Copy the records word for word, from their first line up to and including the line that contains "right knee: (683, 435, 13)".

Content starts

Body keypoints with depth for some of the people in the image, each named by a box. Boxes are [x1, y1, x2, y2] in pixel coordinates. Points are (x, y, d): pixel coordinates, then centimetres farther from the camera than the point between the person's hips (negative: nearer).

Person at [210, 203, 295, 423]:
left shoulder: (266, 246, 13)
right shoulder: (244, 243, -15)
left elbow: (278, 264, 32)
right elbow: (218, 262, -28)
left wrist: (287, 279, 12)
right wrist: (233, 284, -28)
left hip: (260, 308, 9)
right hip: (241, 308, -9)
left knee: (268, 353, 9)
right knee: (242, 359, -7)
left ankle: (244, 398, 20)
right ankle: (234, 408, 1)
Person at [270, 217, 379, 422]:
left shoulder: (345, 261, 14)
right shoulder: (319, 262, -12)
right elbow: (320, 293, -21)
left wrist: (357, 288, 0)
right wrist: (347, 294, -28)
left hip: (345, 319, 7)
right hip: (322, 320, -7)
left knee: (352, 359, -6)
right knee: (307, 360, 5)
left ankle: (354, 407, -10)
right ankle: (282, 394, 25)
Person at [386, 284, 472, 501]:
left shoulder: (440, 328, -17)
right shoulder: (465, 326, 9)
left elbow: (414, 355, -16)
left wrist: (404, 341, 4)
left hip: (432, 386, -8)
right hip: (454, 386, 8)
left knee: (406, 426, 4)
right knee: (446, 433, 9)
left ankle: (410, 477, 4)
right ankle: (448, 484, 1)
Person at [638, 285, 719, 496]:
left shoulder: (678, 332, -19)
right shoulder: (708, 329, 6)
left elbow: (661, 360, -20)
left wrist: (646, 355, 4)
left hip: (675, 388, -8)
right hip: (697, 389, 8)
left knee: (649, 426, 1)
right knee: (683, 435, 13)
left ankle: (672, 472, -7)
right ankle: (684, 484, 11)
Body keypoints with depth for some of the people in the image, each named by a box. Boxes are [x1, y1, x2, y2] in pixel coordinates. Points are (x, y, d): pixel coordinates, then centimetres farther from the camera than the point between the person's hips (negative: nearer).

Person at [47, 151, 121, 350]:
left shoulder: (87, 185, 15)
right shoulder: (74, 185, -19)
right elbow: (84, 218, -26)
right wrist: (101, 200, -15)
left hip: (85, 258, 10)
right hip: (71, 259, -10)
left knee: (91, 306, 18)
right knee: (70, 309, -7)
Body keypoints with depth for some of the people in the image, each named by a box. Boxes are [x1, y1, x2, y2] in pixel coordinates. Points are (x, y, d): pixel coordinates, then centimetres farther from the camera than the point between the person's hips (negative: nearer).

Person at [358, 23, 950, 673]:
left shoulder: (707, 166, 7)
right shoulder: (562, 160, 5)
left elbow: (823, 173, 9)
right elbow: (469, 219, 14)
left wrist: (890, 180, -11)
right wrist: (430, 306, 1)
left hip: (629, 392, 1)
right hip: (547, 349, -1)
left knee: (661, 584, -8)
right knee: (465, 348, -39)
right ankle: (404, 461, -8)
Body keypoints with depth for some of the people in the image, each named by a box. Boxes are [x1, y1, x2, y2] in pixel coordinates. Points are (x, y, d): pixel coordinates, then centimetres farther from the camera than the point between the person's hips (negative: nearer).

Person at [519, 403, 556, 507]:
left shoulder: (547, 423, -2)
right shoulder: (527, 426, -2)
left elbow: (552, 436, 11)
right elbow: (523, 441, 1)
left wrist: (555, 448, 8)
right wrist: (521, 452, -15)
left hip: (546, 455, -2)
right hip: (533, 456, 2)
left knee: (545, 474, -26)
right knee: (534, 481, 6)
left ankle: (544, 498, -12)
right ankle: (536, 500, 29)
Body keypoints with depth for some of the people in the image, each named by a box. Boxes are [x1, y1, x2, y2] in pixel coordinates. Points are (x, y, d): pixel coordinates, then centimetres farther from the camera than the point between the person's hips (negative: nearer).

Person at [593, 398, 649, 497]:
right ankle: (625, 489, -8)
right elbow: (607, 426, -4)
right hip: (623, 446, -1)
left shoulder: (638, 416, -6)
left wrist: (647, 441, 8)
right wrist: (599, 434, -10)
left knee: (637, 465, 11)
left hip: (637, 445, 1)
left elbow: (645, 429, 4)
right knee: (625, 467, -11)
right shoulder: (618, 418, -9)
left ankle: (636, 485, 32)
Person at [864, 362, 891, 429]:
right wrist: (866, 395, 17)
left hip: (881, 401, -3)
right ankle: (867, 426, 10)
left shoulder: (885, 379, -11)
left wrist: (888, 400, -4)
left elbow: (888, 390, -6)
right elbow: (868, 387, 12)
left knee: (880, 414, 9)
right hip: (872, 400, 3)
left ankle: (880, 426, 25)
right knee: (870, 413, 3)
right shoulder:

Content ends

▸ **Solution for this task**
Body keypoints with depth for some of the people in the image, each named by a box. Boxes are [x1, y1, x2, y2] in pixel coordinates. Points are (x, y, d): pixel coordinates, then centimetres farther from the camera than the point between the person's hips (negative: nearer).

Person at [210, 203, 295, 423]:
left shoulder: (266, 246, 13)
right shoulder: (244, 243, -15)
left elbow: (278, 264, 32)
right elbow: (218, 262, -28)
left wrist: (287, 279, 12)
right wrist: (233, 284, -28)
left hip: (260, 308, 9)
right hip: (241, 308, -9)
left knee: (268, 353, 9)
right knee: (242, 359, -7)
left ankle: (244, 398, 20)
right ankle: (234, 408, 1)
Person at [270, 217, 379, 422]:
left shoulder: (345, 261, 14)
right shoulder: (319, 262, -12)
right elbow: (320, 293, -21)
left wrist: (357, 288, 0)
right wrist: (347, 294, -28)
left hip: (345, 319, 7)
right hip: (322, 320, -7)
left knee: (352, 359, -6)
right knee: (307, 360, 5)
left ankle: (354, 407, -10)
right ankle: (282, 394, 25)
Person at [386, 284, 472, 501]:
left shoulder: (440, 328, -17)
right shoulder: (465, 326, 9)
left elbow: (414, 355, -16)
left wrist: (404, 341, 4)
left hip: (432, 386, -8)
right hip: (454, 386, 8)
left knee: (406, 426, 4)
right knee: (446, 433, 9)
left ankle: (410, 477, 4)
right ankle: (448, 484, 1)
Person at [638, 285, 719, 496]:
left shoulder: (678, 332, -19)
right shoulder: (708, 329, 6)
left elbow: (661, 360, -20)
left wrist: (646, 355, 4)
left hip: (675, 388, -8)
right hip: (697, 389, 8)
left knee: (649, 426, 1)
right knee: (683, 435, 13)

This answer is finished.